Trois tortionnaires syriens jugés à Paris, une première en France
C’est en l’absence des trois accusés que s’est ouvert, mardi 21 mai au matin, le procès de trois hauts responsables des services de sécurité syriens pour la disparition forcée, les tortures et la mort de Mazzen et Patrick Abdelkader Dabbagh, un père et son fils, tous deux franco-syriens. Malgré une case vide, ce procès est doublement historique. Elle est la première à prendre position en France sur les innombrables exactions commises par le régime syrien au cours de la longue guerre civile qui a débuté après le déclenchement du « Printemps arabe » en mars 2011. Elle est la première, toutes juridictions confondues, à cibler de tels hauts responsables. cadres du système répressif du régime de Bachar Al-Assad.
Visés par des mandats d’arrêt internationaux, Ali Mamlouk, ancien chef du Bureau de la sécurité nationale, la plus haute instance de renseignement en Syrie, Jamil Hassan, ancien directeur du très redouté service de renseignement de l’armée de l’air, et Abdel Salam Mahmoud, ancien directeur du département d’investigations de ce service, sont jugés pour « complicité de crimes contre l’humanité » – en l’occurrence « l’emprisonnement ou toute autre forme de privation grave de liberté physique en violation des dispositions fondamentales du droit international, la torture, les disparitions forcées et les atteintes volontaires à la vie » – ainsi que la « complicité de crimes de guerre » – en l’occurrence « l’extorsion et la dissimulation de extorsion de biens » − sur les personnes de Mazzen et Patrick Abdelkader Dabbagh.
En raison de l’absence des accusés, qui n’ont même pas désigné d’avocats, la cour d’assises est composée de trois magistrats professionnels, sans jurés. Prévue sur quatre jours, l’audience sera filmée dans le cadre de la conservation des archives historiques de la justice. Et, pour la première fois à la cour d’assises de Paris, une interprétation arabe est proposée au public.
Le sort du père et de son fils est celui qu’ont connu des dizaines de milliers de Syriens lors de la répression du soulèvement de 2011. Ils ont été arrêtés les 3 et 4 novembre 2013 à leur domicile dans la capitale syrienne : d’abord le fils, Patrick Abdelkader, né en 1993 et étudiant en psychologie à l’université de Damas, puis le père, Mazzen, né en 1959 et directeur de l’enseignement. conseiller à l’Ecole française de Damas, tous deux de nationalité française par la mère de Mazzen, Christiane.
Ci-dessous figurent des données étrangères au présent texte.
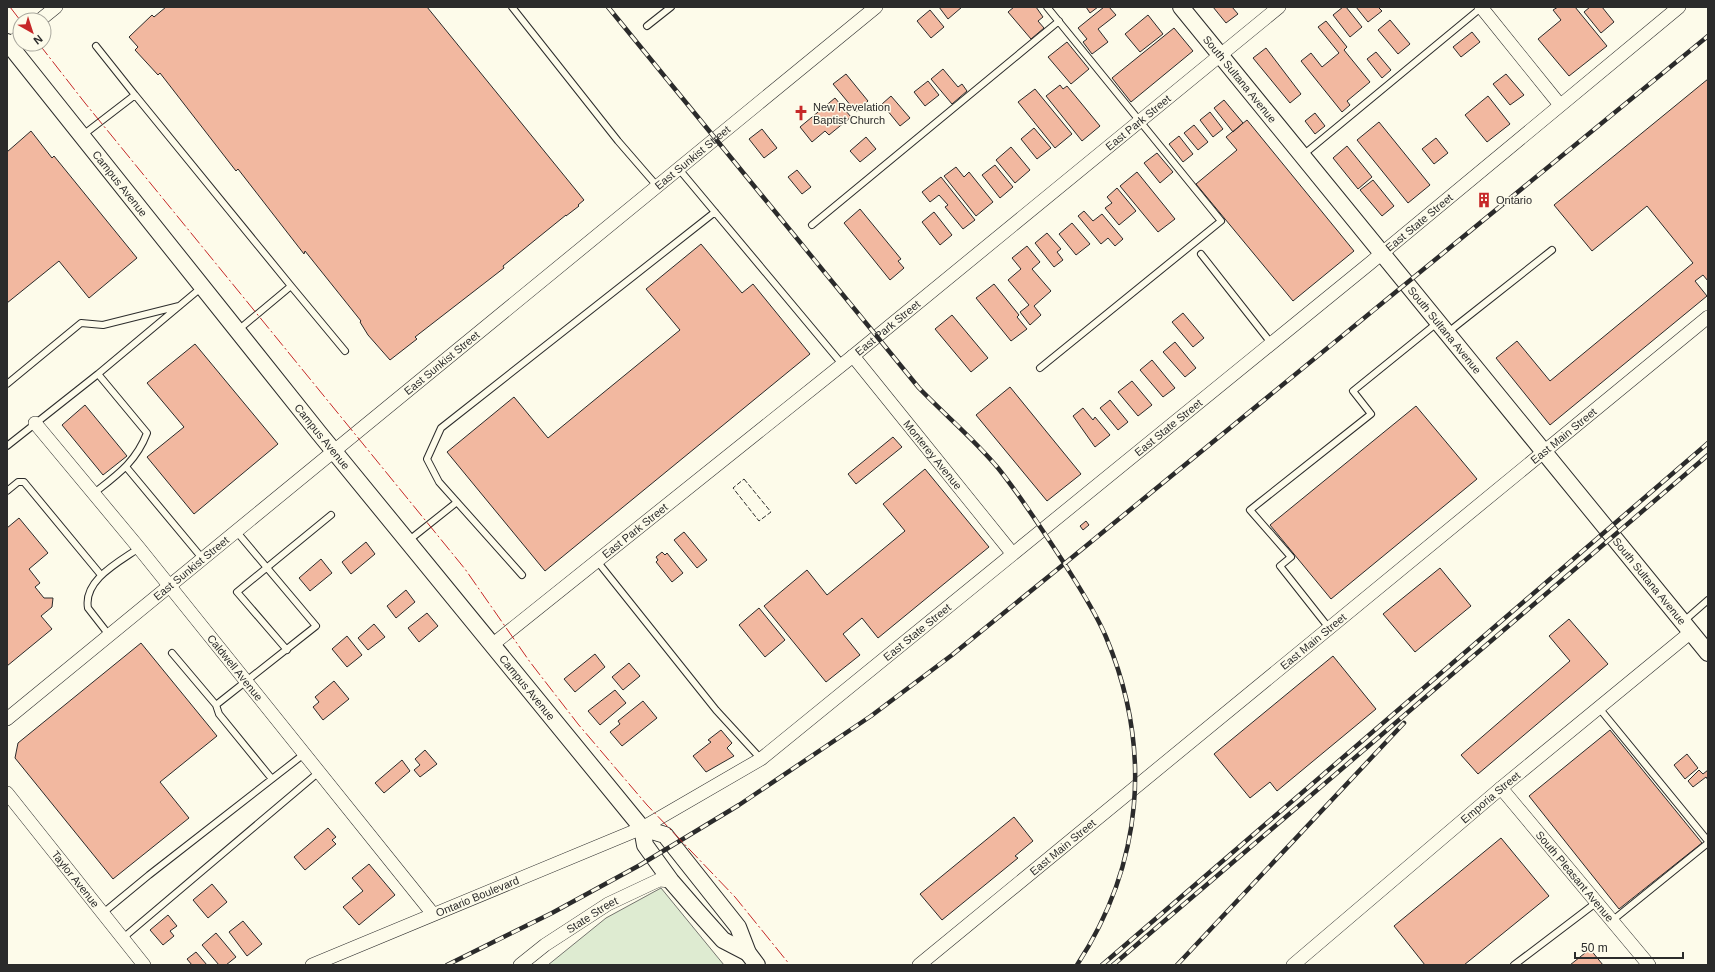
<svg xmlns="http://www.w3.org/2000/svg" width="1715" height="972" font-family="Helvetica,sans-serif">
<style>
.green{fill:#deebd1;stroke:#74746e}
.building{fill:#f2b8a0;stroke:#2b2b2b}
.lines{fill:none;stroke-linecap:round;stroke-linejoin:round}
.service-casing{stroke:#2b2b2b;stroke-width:8}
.minor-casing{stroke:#2b2b2b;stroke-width:14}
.tertiary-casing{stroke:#2b2b2b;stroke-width:18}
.service{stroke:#fdfbea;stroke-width:6}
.minor{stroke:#fdfbea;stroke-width:13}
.tertiary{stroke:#fdfbea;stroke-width:16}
.rail-casing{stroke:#2b2b2b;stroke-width:4.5}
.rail{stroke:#fdfbea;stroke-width:3;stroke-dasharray:9;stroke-linecap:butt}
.fence{stroke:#2b2b2b;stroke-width:1;stroke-dasharray:5 2;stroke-linecap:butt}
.power{stroke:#c62828;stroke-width:1;stroke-dasharray:14 3 2 3;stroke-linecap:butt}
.labels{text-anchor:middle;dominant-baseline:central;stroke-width:3;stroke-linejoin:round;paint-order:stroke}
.street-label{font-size:11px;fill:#2b2b2b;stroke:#fdfbea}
.poi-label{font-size:11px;fill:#2b2b2b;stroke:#fdfbea;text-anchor:start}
</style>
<rect width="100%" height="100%" fill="#fdfbea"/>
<path class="green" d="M 661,888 L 724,965 L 548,965 L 606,918 Z"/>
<path class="building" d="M 166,7 L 427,7 L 584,200 L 578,205 L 579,206 L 566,216 L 566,215 L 503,266 L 504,268 L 415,337 L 417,339 L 390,360 L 368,335 L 360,322 L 361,321 L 305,251 L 304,254 L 238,169 L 236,171 L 160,73 L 158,75 L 135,50 L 138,47 L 129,37 L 152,15 L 154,17 Z
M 939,7 L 962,7 L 948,19 Z
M 1014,7 L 1036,7 L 1043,17 L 1038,21 L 1044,28 L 1031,39 L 1008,12 Z
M 1086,7 L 1098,7 L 1090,13 Z
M 1104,7 L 1109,7 L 1116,15 L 1098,29 L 1108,42 L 1092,54 L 1083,42 L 1087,39 L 1078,28 Z
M 1213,7 L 1232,7 L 1238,14 L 1226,23 Z
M 1343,7 L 1346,7 L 1362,27 L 1350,37 L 1333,15 Z
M 1356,7 L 1378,7 L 1382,11 L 1368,22 Z
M 1558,7 L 1575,7 L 1607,46 L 1569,76 L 1538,39 L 1561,20 L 1553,10 Z
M 1590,7 L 1602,7 L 1614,22 L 1601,33 L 1584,12 Z
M 930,10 L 944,27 L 931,38 L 917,21 Z
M 1148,15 L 1163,34 L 1140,52 L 1125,34 Z
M 1390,20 L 1410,44 L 1398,54 L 1378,30 Z
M 1326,21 L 1347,47 L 1344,50 L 1370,82 L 1347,101 L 1350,105 L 1342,112 L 1301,61 L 1311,53 L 1322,67 L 1339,53 L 1318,27 Z
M 1174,28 L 1193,51 L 1131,102 L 1112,78 Z
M 1472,32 L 1480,42 L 1461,57 L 1453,47 Z
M 1067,42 L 1089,69 L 1071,84 L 1048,57 Z
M 1266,48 L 1301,94 L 1290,103 L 1253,58 Z
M 1376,52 L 1391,70 L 1382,78 L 1367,59 Z
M 943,69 L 958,87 L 962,84 L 967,91 L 952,104 L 931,79 Z
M 846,74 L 868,101 L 856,112 L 833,84 Z
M 1506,74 L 1524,95 L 1510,105 L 1493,84 Z
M 1708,79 L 1708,281 L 1703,275 L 1695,281 L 1707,296 L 1550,425 L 1496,358 L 1517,341 L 1550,381 L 1693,263 L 1647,206 L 1592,251 L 1554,205 Z
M 928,81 L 939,95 L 925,106 L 914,92 Z
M 1060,85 L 1063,89 L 1067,86 L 1100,126 L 1082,141 L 1046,96 Z
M 1035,89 L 1072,134 L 1055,148 L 1018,102 Z
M 891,96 L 910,118 L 900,126 L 882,104 Z
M 1488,96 L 1510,124 L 1487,142 L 1465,115 Z
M 835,98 L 851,117 L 829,135 L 825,131 L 812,142 L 800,127 Z
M 1224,100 L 1243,123 L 1233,132 L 1214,108 Z
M 1210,112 L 1223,129 L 1213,137 L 1200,120 Z
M 1315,113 L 1325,126 L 1315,134 L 1305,121 Z
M 1247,120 L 1354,251 L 1293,301 L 1196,184 L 1237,150 L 1226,137 Z
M 1379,122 L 1430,185 L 1408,203 L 1357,140 Z
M 1194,125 L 1208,142 L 1198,150 L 1184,133 Z
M 1034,128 L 1051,148 L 1037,159 L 1021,139 Z
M 762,129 L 777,148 L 764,158 L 749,139 Z
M 31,131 L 52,158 L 54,156 L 137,258 L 89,298 L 59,261 L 7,303 L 7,152 Z
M 1179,136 L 1193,154 L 1183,162 L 1169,144 Z
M 866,137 L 876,149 L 860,162 L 850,151 Z
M 1436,138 L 1448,153 L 1434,164 L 1422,149 Z
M 1347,146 L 1372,177 L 1358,189 L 1333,158 Z
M 1011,147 L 1030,170 L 1015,183 L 996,160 Z
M 1157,153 L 1173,172 L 1160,183 L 1144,163 Z
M 995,165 L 1013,187 L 1000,198 L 982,175 Z
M 956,167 L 964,177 L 969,172 L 993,202 L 976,216 L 944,176 Z
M 797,170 L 811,187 L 802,194 L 788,177 Z
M 1137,172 L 1175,219 L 1158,232 L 1120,186 Z
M 941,177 L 975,220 L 963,229 L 945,207 L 948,205 L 939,195 L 930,202 L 922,192 Z
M 1373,180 L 1394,206 L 1382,216 L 1360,190 Z
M 1117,188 L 1136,211 L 1119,225 L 1105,208 L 1112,203 L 1107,197 Z
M 1486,195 L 1489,199 L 1483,204 L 1479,200 Z
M 860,209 L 901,259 L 898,261 L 904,268 L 890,280 L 844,223 Z
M 1084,211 L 1093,221 L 1102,214 L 1123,239 L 1115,246 L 1108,238 L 1101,244 L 1078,216 Z
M 934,212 L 952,235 L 940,245 L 922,222 Z
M 1072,223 L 1090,244 L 1076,255 L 1059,234 Z
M 1047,233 L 1061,249 L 1057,252 L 1063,260 L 1054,267 L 1035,243 Z
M 701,244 L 742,293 L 753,284 L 810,354 L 545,571 L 447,452 L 514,397 L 548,438 L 680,330 L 646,289 Z
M 1027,246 L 1040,262 L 1032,269 L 1051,291 L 1034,306 L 1041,315 L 1030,325 L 1020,312 L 1029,305 L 1008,280 L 1021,269 L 1012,258 Z
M 994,284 L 1019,315 L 1017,317 L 1027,329 L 1011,341 L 976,298 Z
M 1183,313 L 1204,338 L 1193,347 L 1172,322 Z
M 952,315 L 988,358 L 971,372 L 935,329 Z
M 1175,342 L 1196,368 L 1185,377 L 1163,352 Z
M 195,344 L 278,444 L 194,514 L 147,457 L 184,427 L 147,383 Z
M 1152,360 L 1175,388 L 1163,397 L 1140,370 Z
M 1132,381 L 1152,405 L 1138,416 L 1118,392 Z
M 1010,387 L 1081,474 L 1047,501 L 976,415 Z
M 1110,400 L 1128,422 L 1118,430 L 1100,408 Z
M 85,405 L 127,456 L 103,475 L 62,425 Z
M 1416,406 L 1477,479 L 1331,599 L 1270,525 Z
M 1083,408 L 1093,420 L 1095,417 L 1110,435 L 1095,447 L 1073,416 Z
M 893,437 L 902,447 L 856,484 L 848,474 Z
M 925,469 L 989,547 L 878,638 L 862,618 L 843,634 L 860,655 L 826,682 L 764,606 L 807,570 L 827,595 L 905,531 L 883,504 Z
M 19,518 L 48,553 L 29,569 L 40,583 L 35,587 L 44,598 L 53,598 L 52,607 L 41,616 L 52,629 L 7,666 L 7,528 Z
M 1086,521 L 1089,525 L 1083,530 L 1080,526 Z
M 684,532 L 707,560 L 697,568 L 674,540 Z
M 366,542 L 375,554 L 351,574 L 342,562 Z
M 662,552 L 665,555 L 667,553 L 683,573 L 672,582 L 656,562 L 658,560 L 656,557 Z
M 321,559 L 332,573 L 310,591 L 299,578 Z
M 1440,568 L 1471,606 L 1415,652 L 1383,614 Z
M 406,590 L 415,602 L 396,618 L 387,606 Z
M 759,608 L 785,640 L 765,657 L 739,625 Z
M 427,613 L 438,626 L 419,642 L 408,628 Z
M 1569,619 L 1608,664 L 1478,774 L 1461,755 L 1570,661 L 1549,636 Z
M 374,624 L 385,637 L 368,650 L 358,638 Z
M 347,636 L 362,655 L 347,667 L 332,649 Z
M 141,643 L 217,736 L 160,782 L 189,818 L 113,879 L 15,758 L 18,743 Z
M 595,654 L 605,667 L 575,692 L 564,679 Z
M 1333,656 L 1376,709 L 1277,791 L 1270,782 L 1250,798 L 1214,754 Z
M 629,663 L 640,676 L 623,690 L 612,677 Z
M 334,681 L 349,699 L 323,720 L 313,707 L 319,702 L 315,697 Z
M 615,690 L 626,703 L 600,725 L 588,711 Z
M 643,701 L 657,718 L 622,746 L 610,732 L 620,724 L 618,721 Z
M 721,730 L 732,743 L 727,748 L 734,756 L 706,772 L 693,756 L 711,742 L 708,740 Z
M 1610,730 L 1702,843 L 1619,909 L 1529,796 Z
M 425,750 L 437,764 L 420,777 L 414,770 L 420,765 L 415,759 Z
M 1687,754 L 1698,768 L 1685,779 L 1674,765 Z
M 402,760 L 410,771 L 384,793 L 375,783 Z
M 1699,770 L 1703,774 L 1708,770 L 1708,780 L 1706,777 L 1693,787 L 1688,781 Z
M 1014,817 L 1033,841 L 1015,856 L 1018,858 L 942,920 L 920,894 Z
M 328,828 L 336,837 L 332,840 L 336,844 L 305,870 L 294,857 Z
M 1501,838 L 1549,896 L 1464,965 L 1425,965 L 1394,926 Z
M 369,864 L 395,895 L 359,925 L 343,907 L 363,891 L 352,878 Z
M 212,884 L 227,902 L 208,918 L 193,900 Z
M 168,915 L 177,926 L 170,931 L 174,936 L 163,945 L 150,930 Z
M 243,921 L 262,944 L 247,956 L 229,932 Z
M 216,933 L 236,957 L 226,965 L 219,965 L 202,945 Z
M 1590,949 L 1603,965 L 1570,965 Z
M 196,952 L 207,965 L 192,965 L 187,959 Z"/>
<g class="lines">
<g class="service-casing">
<path id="service" d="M 512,7 L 618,141 L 657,186
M 647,26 L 671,7
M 96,46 L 135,95
M 83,135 L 135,95 L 291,286 L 237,331
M 1303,155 L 1482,7
M 678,168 L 842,364
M 812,225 L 1059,21
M 1201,254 L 1271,343
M 291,286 L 345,351
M 1447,333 L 1552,250
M 1040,368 L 1221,221 L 1047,7
M 7,384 L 81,323 L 103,325 L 179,306
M 7,446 L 98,374 L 202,287
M 127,468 L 202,558
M 7,491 L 18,482 L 24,482 L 101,575
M 94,493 C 117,475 136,462 147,433 L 98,374
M 236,531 L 316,626 L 216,705 L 219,714 L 272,779
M 408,541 L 457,502
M 597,561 L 716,710 L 761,759
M 522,575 L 439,482 L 427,459 L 441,428 L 715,212
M 1684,621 L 1708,600
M 1329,628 L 1280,566 L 1291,557 L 1250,510 L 1371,414 L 1353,391 L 1437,323
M 109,635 L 88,608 C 83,580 119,562 139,548
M 287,650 L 237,592 L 331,515
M 172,653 L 216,705
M 1599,708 L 1708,841
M 103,913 L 149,875 L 304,754
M 1613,920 L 1708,843
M 123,938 L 319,772
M 1514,965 L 1597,902"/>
</g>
<g class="minor-casing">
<g id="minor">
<path d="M 1481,7 L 1560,105"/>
<path d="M 40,20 L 56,7"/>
<path d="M 7,46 L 20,36"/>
<path id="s1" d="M 853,356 L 1012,553"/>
<path id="s2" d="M 35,423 L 139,548 L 433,914"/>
<path id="s3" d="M 492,645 L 853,356 L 1279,7"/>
<path id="s4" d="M 7,719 L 876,7"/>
<path id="s5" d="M 1501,788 L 1649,965"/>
<path id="s6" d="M 7,793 L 144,965"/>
<path id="s7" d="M 312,965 L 642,828 L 761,759 L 1369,264 L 1679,7"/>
<path id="s8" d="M 520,965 L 545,945 L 608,904 L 659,880 L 671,881"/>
<path id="s9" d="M 919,965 L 1708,317"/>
<path id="s10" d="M 1293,965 L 1501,788 L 1691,632"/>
</g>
</g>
<g class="tertiary-casing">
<g id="tertiary">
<path id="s11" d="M 1181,7 L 1708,653"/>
<path id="s12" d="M 7,42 L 319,433 L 642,828 L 645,845 L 671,881 L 697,911 L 723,940 L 748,953"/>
<path d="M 642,828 L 665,835 L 738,927 L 748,953 L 757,965"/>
</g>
</g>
<use href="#service" class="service"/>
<use href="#minor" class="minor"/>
<use href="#tertiary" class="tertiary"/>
<g class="rail-casing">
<path id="rail" d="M 608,7 L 919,388 C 945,415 974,439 998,468 C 1022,498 1043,531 1064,563 C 1079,587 1095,611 1106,637 C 1153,749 1143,864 1077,965
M 447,965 L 552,913 L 640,865 L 739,805 L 871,716 L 952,655 L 1064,564 L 1708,36
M 1102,965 L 1708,443
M 1113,965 L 1708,455
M 1177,965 L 1404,723"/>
</g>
<use href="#rail" class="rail"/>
<path class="fence" d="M 744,479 L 771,512 L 759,521 L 733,488 Z"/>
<path class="power" d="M 10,7 L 20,20
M 39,44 L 85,103 L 465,569 L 530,662 L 578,724 L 647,805 L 735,897 L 790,965"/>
</g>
<defs>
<g id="church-bare" transform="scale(1.2)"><path d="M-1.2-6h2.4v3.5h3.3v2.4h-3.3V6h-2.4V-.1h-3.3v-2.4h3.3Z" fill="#c62828" stroke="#fdfbea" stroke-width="2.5" paint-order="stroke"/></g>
<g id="building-bare" transform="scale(1.2)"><path d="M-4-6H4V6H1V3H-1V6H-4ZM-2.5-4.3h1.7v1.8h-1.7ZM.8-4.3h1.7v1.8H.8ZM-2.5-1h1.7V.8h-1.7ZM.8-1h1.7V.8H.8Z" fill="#c62828" stroke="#fdfbea" stroke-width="2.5" paint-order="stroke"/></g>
</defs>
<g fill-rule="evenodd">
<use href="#church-bare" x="801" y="113"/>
<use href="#building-bare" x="1484" y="200"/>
</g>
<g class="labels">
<g class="street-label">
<text stroke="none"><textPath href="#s11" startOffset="93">South Sultana Avenue</textPath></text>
<text stroke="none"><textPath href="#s3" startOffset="831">East Park Street</textPath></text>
<text stroke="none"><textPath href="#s4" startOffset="886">East Sunkist Street</textPath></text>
<text stroke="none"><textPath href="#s12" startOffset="181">Campus Avenue</textPath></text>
<text stroke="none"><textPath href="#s7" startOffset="1344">East State Street</textPath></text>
<text stroke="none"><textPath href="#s3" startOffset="507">East Park Street</textPath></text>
<text stroke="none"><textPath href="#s11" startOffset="417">South Sultana Avenue</textPath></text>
<text stroke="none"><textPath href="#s4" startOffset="562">East Sunkist Street</textPath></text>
<text stroke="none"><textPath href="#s7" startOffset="1020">East State Street</textPath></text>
<text stroke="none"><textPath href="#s9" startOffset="834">East Main Street</textPath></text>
<text stroke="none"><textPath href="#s12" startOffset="505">Campus Avenue</textPath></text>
<text stroke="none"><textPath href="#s1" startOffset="127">Monterey Avenue</textPath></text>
<text stroke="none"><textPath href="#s3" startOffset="183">East Park Street</textPath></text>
<text stroke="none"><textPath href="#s4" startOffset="238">East Sunkist Street</textPath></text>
<text stroke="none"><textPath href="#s11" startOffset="741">South Sultana Avenue</textPath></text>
<text stroke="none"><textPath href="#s7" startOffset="696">East State Street</textPath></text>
<text stroke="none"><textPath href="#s9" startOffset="510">East Main Street</textPath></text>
<text stroke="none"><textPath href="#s2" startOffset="316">Caldwell Avenue</textPath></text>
<text stroke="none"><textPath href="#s12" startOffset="829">Campus Avenue</textPath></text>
<text stroke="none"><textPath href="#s10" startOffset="259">Emporia Street</textPath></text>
<text stroke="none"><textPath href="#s9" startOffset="186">East Main Street</textPath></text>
<text stroke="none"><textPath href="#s5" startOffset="115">South Pleasant Avenue</textPath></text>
<text stroke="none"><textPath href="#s6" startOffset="110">Taylor Avenue</textPath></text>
<text stroke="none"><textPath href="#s7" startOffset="179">Ontario Boulevard</textPath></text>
<text stroke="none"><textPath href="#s8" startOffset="88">State Street</textPath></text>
</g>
<g class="poi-label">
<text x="813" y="107">New Revelation<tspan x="813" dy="13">Baptist Church</tspan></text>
<text x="1496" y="200">Ontario</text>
</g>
</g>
<rect width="1715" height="972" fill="none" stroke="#2b2b2b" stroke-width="16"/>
<g transform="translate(32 32) rotate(141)"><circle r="19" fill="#fdfbea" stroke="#a9a89e"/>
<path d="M0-3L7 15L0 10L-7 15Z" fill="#c62828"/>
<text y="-6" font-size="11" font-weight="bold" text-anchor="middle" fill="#2b2b2b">N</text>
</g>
<path d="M1575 952v6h108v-6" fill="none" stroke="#2b2b2b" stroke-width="2"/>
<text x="1581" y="952" font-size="12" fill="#2b2b2b" stroke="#fdfbea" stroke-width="3" paint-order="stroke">50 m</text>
</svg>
La famille n’a jamais retrouvé les corps
Selon Wissal Naser, beau-frère de Mazzen Dabbagh, arrêté en même temps que lui mais relâché quelques jours plus tard, les deux hommes ont été emmenés à la branche Mezzeh – un quartier de Damas – du service de renseignement de l’armée de aérienne, située dans l’ancien aéroport de la capitale syrienne, transformé en base militaire. Selon de nombreux témoignages, ce centre est l’un des pires lieux de torture du régime. Plusieurs milliers de détenus, au moins 15 000, y sont incarcérés dans des conditions inhumaines, parfois plus de 80 dans des cellules conçues pour moins de 10 personnes.